GEO Glossary

Mastering Generative Engine Optimization vocabulary is the first step to understanding how AI assistants process, evaluate, and cite web content. This glossary brings together the essential technical terms that connect traditional SEO with the new reality of conversational search.

Each term includes not only its technical definition, but its practical relevance to your GEO strategy: how it impacts the probability that ChatGPT, Claude, Gemini, or Perplexity cite your site as an authority source.

Terms marked with a link have a dedicated page with implementation guides, research data, and practical examples.

Semantic Ratio

Metric measuring the ratio of semantic HTML (article, section, header, nav, aside) versus generic elements (div, span) on a web page. A semantic_ratio above 0.85 correlates with significantly higher probability of being cited by AI assistants, according to our audits.

Hreflang

HTML tag that indicates to search engines and AI bots the relationship between versions of a page in different languages or regions. Correctly implementing hreflang ensures AI assistants cite the correct version of your content based on the querying user's language.

Canonical URL

URL designated as the main version of a page to prevent duplicate content issues. AI bots like GPTBot and ClaudeBot respect canonical signals to determine which version of a page to index in their knowledge base.

Core Web Vitals

Google's web performance metrics: LCP (loading speed of main content), INP (interaction responsiveness), and CLS (visual stability). While traditional SEO signals, Gemini considers them directly because it has access to Google's index.

Crawlability

Ability of search and AI bots to access and explore all pages of your website. AI bots (GPTBot, ClaudeBot, PerplexityBot) have different crawling behaviors than Googlebot. Correctly configuring robots.txt for each bot is a fundamental requirement of any GEO strategy.

Hub & Spoke

Content architecture where a central topic (Hub or pillar page) connects to multiple subtopics (Spokes or cluster pages) through internal links. This structure helps RAG systems understand the hierarchical relationship between topics and strengthens the site's topical authority for AI assistants.

Indexation

Process by which search engines and AI bots add your pages to their database to include them in results or generated responses. AI bots maintain knowledge bases separate from Google: GPTBot indexes for ChatGPT, ClaudeBot for Claude, etc.

Entity Density

Ratio of named entities (people, organizations, products, places, technical concepts) to total text in a section. The optimal range for RAG systems is 0.10-0.20 entities per sentence. Too low indicates generic content; too high hinders readability.

Chunking

Process by which RAG systems divide your content into fragments (chunks) of 200-400 tokens to process them individually.
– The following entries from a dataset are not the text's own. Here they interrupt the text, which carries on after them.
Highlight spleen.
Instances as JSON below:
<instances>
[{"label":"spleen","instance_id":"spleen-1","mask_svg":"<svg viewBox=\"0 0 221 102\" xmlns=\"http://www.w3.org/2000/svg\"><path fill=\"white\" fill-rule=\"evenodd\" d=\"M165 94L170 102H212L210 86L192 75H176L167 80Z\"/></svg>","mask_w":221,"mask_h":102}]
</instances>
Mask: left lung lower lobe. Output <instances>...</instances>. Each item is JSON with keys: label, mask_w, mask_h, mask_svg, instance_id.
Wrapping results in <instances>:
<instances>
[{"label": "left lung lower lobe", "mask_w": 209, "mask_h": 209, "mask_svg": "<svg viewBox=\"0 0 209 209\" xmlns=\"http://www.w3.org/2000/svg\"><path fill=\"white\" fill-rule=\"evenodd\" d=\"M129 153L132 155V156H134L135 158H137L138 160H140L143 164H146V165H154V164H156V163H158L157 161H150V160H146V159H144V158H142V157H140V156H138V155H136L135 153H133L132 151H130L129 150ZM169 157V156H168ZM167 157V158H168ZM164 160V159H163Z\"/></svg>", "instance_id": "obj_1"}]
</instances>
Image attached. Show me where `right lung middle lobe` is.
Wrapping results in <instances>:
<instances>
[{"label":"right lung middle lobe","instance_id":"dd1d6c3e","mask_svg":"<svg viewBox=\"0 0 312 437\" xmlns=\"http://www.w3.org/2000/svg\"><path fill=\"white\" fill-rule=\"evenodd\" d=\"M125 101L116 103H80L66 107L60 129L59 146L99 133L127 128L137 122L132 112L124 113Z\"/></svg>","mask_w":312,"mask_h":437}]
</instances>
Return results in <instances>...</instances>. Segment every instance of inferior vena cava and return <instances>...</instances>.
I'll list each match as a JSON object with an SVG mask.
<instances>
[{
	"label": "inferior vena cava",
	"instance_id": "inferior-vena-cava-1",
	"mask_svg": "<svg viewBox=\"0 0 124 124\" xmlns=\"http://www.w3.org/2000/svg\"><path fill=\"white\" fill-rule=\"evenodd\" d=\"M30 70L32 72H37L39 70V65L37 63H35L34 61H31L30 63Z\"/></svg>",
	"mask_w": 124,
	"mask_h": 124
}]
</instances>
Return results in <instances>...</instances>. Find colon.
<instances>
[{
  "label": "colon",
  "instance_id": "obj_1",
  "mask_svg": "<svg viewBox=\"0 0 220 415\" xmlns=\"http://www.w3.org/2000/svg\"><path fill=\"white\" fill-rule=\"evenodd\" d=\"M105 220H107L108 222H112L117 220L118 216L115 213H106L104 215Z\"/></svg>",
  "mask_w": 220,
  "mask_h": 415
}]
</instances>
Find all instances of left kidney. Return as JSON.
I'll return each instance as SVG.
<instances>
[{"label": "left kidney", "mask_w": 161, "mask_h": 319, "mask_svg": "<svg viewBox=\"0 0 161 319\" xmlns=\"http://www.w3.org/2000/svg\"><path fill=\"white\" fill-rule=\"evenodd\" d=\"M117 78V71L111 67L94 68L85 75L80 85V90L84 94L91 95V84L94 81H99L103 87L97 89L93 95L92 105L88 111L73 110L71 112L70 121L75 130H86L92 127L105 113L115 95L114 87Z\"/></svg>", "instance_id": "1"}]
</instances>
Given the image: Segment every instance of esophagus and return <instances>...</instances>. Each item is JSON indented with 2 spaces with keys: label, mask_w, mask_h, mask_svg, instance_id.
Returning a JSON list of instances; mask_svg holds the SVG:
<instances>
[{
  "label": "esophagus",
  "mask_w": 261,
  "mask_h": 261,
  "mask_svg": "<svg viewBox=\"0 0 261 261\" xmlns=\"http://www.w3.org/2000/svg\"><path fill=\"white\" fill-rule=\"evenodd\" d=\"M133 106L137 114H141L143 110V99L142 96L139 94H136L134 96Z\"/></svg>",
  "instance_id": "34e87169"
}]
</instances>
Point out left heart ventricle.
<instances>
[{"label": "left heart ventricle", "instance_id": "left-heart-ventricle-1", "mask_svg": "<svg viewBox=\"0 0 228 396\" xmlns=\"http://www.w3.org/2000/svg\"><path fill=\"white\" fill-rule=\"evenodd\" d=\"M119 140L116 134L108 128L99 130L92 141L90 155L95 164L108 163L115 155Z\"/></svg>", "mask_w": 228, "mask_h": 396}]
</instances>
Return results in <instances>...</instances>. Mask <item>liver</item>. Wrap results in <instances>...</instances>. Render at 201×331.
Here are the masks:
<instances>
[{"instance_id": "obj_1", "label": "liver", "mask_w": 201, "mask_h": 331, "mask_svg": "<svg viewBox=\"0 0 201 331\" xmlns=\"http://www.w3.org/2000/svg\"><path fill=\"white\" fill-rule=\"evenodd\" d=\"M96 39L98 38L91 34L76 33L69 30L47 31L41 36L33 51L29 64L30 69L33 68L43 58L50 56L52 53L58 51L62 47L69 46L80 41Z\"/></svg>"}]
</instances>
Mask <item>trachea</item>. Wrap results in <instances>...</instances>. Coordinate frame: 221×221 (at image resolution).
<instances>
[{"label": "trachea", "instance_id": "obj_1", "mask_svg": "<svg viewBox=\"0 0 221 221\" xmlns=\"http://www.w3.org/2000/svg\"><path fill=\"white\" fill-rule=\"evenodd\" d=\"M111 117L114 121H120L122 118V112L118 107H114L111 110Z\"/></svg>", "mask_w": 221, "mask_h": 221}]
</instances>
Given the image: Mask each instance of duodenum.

Correct semantic structure with clear headings ensures each chunk retains complete meaning and can be cited independently.

15 of 15 terms found

Frequently asked questions

What is the difference between GEO and SEO?
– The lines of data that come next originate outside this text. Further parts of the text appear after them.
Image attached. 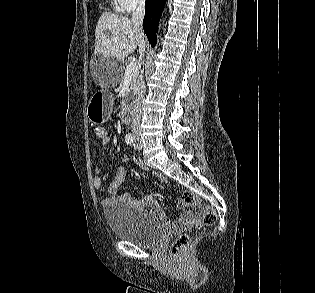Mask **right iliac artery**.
<instances>
[{
  "label": "right iliac artery",
  "mask_w": 315,
  "mask_h": 293,
  "mask_svg": "<svg viewBox=\"0 0 315 293\" xmlns=\"http://www.w3.org/2000/svg\"><path fill=\"white\" fill-rule=\"evenodd\" d=\"M125 142L128 144V145H132L134 143V136L132 134H127L125 136Z\"/></svg>",
  "instance_id": "right-iliac-artery-1"
}]
</instances>
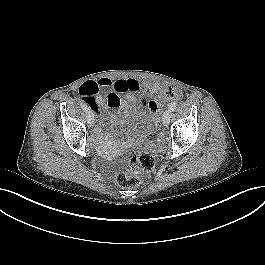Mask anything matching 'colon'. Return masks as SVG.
Masks as SVG:
<instances>
[{"instance_id": "1", "label": "colon", "mask_w": 265, "mask_h": 265, "mask_svg": "<svg viewBox=\"0 0 265 265\" xmlns=\"http://www.w3.org/2000/svg\"><path fill=\"white\" fill-rule=\"evenodd\" d=\"M174 90L168 87L164 91L165 97H172ZM110 99L118 102L115 95L111 94ZM149 104L156 109L157 104L155 101L149 102ZM154 138L149 137V141L153 142ZM156 157L152 152L145 151L135 154L130 161L129 168L120 173L117 177V184L123 188H133L141 183L143 176L151 172L155 166Z\"/></svg>"}]
</instances>
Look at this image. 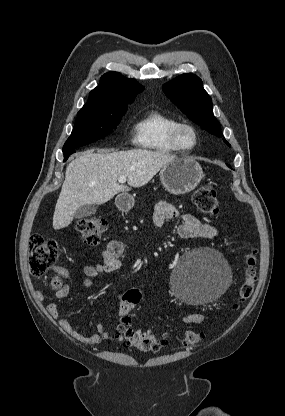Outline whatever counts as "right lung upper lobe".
Here are the masks:
<instances>
[{
  "mask_svg": "<svg viewBox=\"0 0 285 416\" xmlns=\"http://www.w3.org/2000/svg\"><path fill=\"white\" fill-rule=\"evenodd\" d=\"M143 89L136 80L125 78L118 72H109L101 77L100 84L90 92L88 102L83 107H127Z\"/></svg>",
  "mask_w": 285,
  "mask_h": 416,
  "instance_id": "obj_1",
  "label": "right lung upper lobe"
}]
</instances>
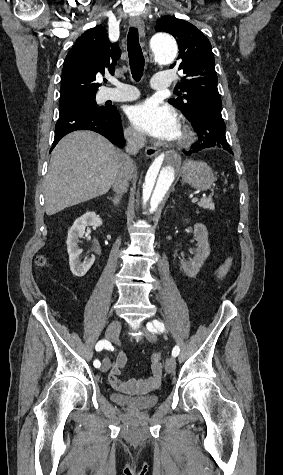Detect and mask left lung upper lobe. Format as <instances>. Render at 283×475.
Masks as SVG:
<instances>
[{"mask_svg": "<svg viewBox=\"0 0 283 475\" xmlns=\"http://www.w3.org/2000/svg\"><path fill=\"white\" fill-rule=\"evenodd\" d=\"M157 32H167L173 35L179 46V65L184 76L177 84L183 97L169 99V103L181 109L185 116L193 117L199 106L204 103L221 104L217 89V74L211 44L206 36L191 23L172 16L160 18L155 25Z\"/></svg>", "mask_w": 283, "mask_h": 475, "instance_id": "1", "label": "left lung upper lobe"}]
</instances>
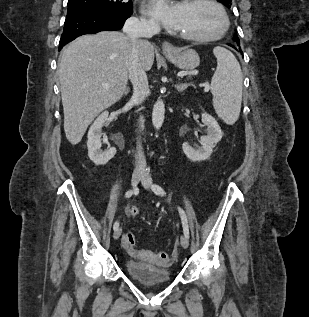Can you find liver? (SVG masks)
<instances>
[{"instance_id":"6515ba94","label":"liver","mask_w":309,"mask_h":317,"mask_svg":"<svg viewBox=\"0 0 309 317\" xmlns=\"http://www.w3.org/2000/svg\"><path fill=\"white\" fill-rule=\"evenodd\" d=\"M134 44L127 35L103 31L83 35L66 46L58 68L64 110V131L78 144L95 117L124 94ZM138 51L143 68L154 62V47L141 40Z\"/></svg>"}]
</instances>
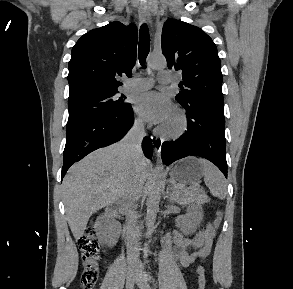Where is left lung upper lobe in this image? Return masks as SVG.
Masks as SVG:
<instances>
[{"instance_id": "left-lung-upper-lobe-1", "label": "left lung upper lobe", "mask_w": 293, "mask_h": 289, "mask_svg": "<svg viewBox=\"0 0 293 289\" xmlns=\"http://www.w3.org/2000/svg\"><path fill=\"white\" fill-rule=\"evenodd\" d=\"M161 43L168 68L183 76L176 100L181 105L204 100L223 106L221 61L212 39L196 26L168 19Z\"/></svg>"}]
</instances>
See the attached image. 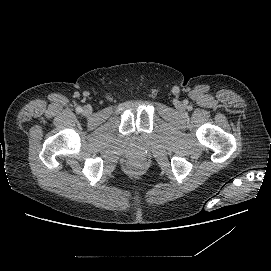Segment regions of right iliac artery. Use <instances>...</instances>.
<instances>
[{
	"label": "right iliac artery",
	"instance_id": "82829eb1",
	"mask_svg": "<svg viewBox=\"0 0 271 271\" xmlns=\"http://www.w3.org/2000/svg\"><path fill=\"white\" fill-rule=\"evenodd\" d=\"M76 112H77V113H81V112H82V108H81V107H77V108H76Z\"/></svg>",
	"mask_w": 271,
	"mask_h": 271
}]
</instances>
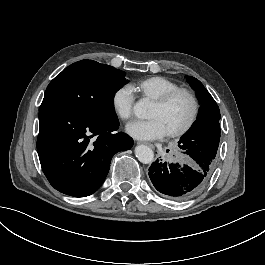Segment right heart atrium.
<instances>
[{
	"label": "right heart atrium",
	"mask_w": 265,
	"mask_h": 265,
	"mask_svg": "<svg viewBox=\"0 0 265 265\" xmlns=\"http://www.w3.org/2000/svg\"><path fill=\"white\" fill-rule=\"evenodd\" d=\"M110 104L114 108L118 122L126 124L132 118V108L137 105V100L132 97L128 87L121 85L110 97Z\"/></svg>",
	"instance_id": "obj_1"
}]
</instances>
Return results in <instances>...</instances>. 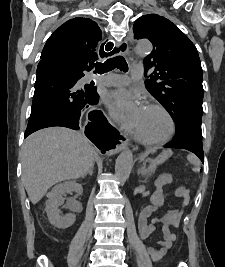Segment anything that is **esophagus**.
Returning <instances> with one entry per match:
<instances>
[{"label": "esophagus", "instance_id": "1", "mask_svg": "<svg viewBox=\"0 0 225 267\" xmlns=\"http://www.w3.org/2000/svg\"><path fill=\"white\" fill-rule=\"evenodd\" d=\"M129 52V44L126 40L120 42L116 45L115 55L121 54L124 56H128ZM128 146V138L126 136H122V139L119 144H117L115 151L119 152Z\"/></svg>", "mask_w": 225, "mask_h": 267}]
</instances>
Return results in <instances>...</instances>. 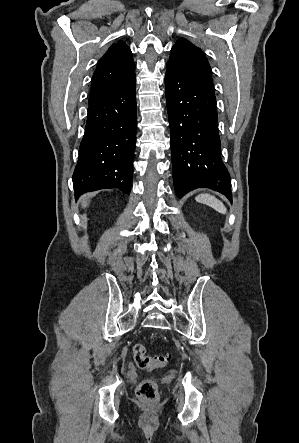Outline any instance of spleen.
<instances>
[{"label":"spleen","instance_id":"1","mask_svg":"<svg viewBox=\"0 0 299 443\" xmlns=\"http://www.w3.org/2000/svg\"><path fill=\"white\" fill-rule=\"evenodd\" d=\"M195 200L199 203L205 204L213 208L214 210H216L221 214H226L227 209L224 206V204L213 195L199 194L198 196H196Z\"/></svg>","mask_w":299,"mask_h":443}]
</instances>
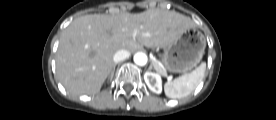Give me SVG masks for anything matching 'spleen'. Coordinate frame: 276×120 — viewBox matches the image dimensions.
<instances>
[{"label":"spleen","instance_id":"spleen-1","mask_svg":"<svg viewBox=\"0 0 276 120\" xmlns=\"http://www.w3.org/2000/svg\"><path fill=\"white\" fill-rule=\"evenodd\" d=\"M206 70V63H201L199 67L191 73L184 74L173 81H168L164 85V91L169 98H183L191 94L202 81Z\"/></svg>","mask_w":276,"mask_h":120}]
</instances>
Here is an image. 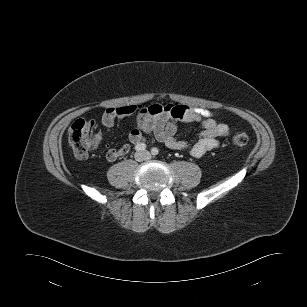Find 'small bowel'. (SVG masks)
<instances>
[{
  "mask_svg": "<svg viewBox=\"0 0 307 307\" xmlns=\"http://www.w3.org/2000/svg\"><path fill=\"white\" fill-rule=\"evenodd\" d=\"M137 114L136 126L128 134L129 143H124L119 148H110L106 153L108 161H115L125 156L130 151V144L137 145L145 141V135L164 143L174 150H186L195 158L202 157L208 151L219 147V138L229 134L226 124L218 123L210 111L193 108L185 105L153 104L148 107L140 105H125L116 108H108L102 117L104 126L112 128L115 122L125 116ZM179 122L197 123L201 127L199 138L193 142H187L177 137V125ZM95 147L103 140V133L95 134Z\"/></svg>",
  "mask_w": 307,
  "mask_h": 307,
  "instance_id": "1",
  "label": "small bowel"
}]
</instances>
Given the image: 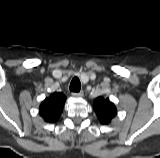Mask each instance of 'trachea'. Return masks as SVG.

SEO optimizes for positions in Google search results. GEO optimizes to be cited as a source by AI assistants (ChatGPT, Claude, Gemini, Perplexity). GEO builds on SEO foundations but adds specific optimizations for RAG systems and AI bots.

What is semantic_ratio and how is it calculated?
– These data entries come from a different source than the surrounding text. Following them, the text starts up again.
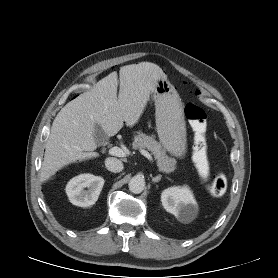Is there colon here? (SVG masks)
<instances>
[{"instance_id": "colon-1", "label": "colon", "mask_w": 278, "mask_h": 278, "mask_svg": "<svg viewBox=\"0 0 278 278\" xmlns=\"http://www.w3.org/2000/svg\"><path fill=\"white\" fill-rule=\"evenodd\" d=\"M185 115L194 131L193 156L200 168L206 166L207 162V115L203 108L195 103L185 106ZM227 188V178L223 171L213 175L211 182L207 185L208 193L213 197L222 196Z\"/></svg>"}]
</instances>
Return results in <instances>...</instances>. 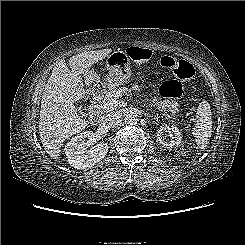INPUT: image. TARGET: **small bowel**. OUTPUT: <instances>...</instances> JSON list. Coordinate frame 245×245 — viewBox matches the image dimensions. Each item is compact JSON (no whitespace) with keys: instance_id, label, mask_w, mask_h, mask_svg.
<instances>
[{"instance_id":"small-bowel-1","label":"small bowel","mask_w":245,"mask_h":245,"mask_svg":"<svg viewBox=\"0 0 245 245\" xmlns=\"http://www.w3.org/2000/svg\"><path fill=\"white\" fill-rule=\"evenodd\" d=\"M134 89H137V86H134Z\"/></svg>"}]
</instances>
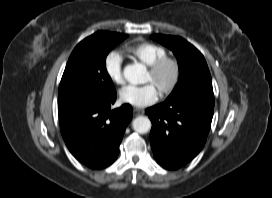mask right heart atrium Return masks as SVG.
Instances as JSON below:
<instances>
[{
  "label": "right heart atrium",
  "mask_w": 272,
  "mask_h": 198,
  "mask_svg": "<svg viewBox=\"0 0 272 198\" xmlns=\"http://www.w3.org/2000/svg\"><path fill=\"white\" fill-rule=\"evenodd\" d=\"M104 71L112 83L124 84L123 57L118 51H110L104 59Z\"/></svg>",
  "instance_id": "d8ad5b80"
}]
</instances>
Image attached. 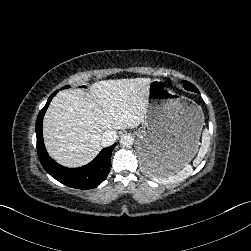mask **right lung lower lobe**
Returning <instances> with one entry per match:
<instances>
[{
	"instance_id": "right-lung-lower-lobe-1",
	"label": "right lung lower lobe",
	"mask_w": 251,
	"mask_h": 251,
	"mask_svg": "<svg viewBox=\"0 0 251 251\" xmlns=\"http://www.w3.org/2000/svg\"><path fill=\"white\" fill-rule=\"evenodd\" d=\"M58 91H55L48 99L44 108L39 112L36 121V135H37V152L39 160L43 168L59 182L77 189H92L101 184L109 174L111 166V154L115 145L103 149L99 155L89 164L70 169L57 164L52 160L46 152L43 134L42 122L44 114Z\"/></svg>"
}]
</instances>
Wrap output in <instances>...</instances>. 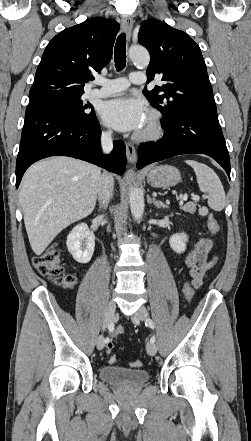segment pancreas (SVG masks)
Returning <instances> with one entry per match:
<instances>
[{"instance_id": "1", "label": "pancreas", "mask_w": 251, "mask_h": 441, "mask_svg": "<svg viewBox=\"0 0 251 441\" xmlns=\"http://www.w3.org/2000/svg\"><path fill=\"white\" fill-rule=\"evenodd\" d=\"M197 204L195 202H188L181 209L185 212H189L190 214H194L196 211Z\"/></svg>"}]
</instances>
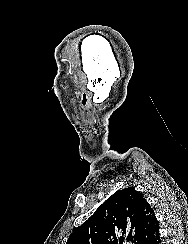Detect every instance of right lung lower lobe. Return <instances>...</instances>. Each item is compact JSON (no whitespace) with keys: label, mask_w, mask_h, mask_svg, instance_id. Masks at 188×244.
Wrapping results in <instances>:
<instances>
[{"label":"right lung lower lobe","mask_w":188,"mask_h":244,"mask_svg":"<svg viewBox=\"0 0 188 244\" xmlns=\"http://www.w3.org/2000/svg\"><path fill=\"white\" fill-rule=\"evenodd\" d=\"M145 244H161L159 236V226L154 228Z\"/></svg>","instance_id":"98d812e1"}]
</instances>
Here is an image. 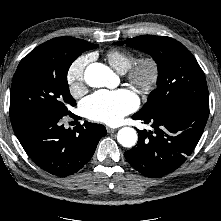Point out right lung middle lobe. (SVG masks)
<instances>
[{
  "instance_id": "obj_1",
  "label": "right lung middle lobe",
  "mask_w": 221,
  "mask_h": 221,
  "mask_svg": "<svg viewBox=\"0 0 221 221\" xmlns=\"http://www.w3.org/2000/svg\"><path fill=\"white\" fill-rule=\"evenodd\" d=\"M98 45L80 46L68 38H54L34 48L19 63L10 95V119L63 117L76 101L69 93L67 72L72 62Z\"/></svg>"
}]
</instances>
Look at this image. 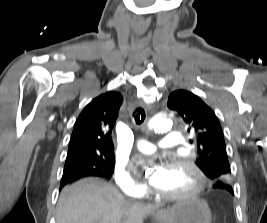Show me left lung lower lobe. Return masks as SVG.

The semantic_ratio is the proportion of semantic HTML elements (article, section, header) versus generic elements (div, span) on a page. It is calculated by dividing the number of semantic nodes by the total container nodes. A ratio above 0.85 is optimal.

Why is Schema.org important for AI assistants?

Schema.org allows AI bots to understand the meaning of your content, not just its text. Implementing JSON-LD with types like Article, FAQPage, or LocalBusiness significantly increases the probability that RAG systems understand and correctly cite your content.

What is the llms.txt file?

It is a discovery file for AI bots, similar to robots.txt for search engines. llms.txt provides a structured content map so language models can navigate your site efficiently.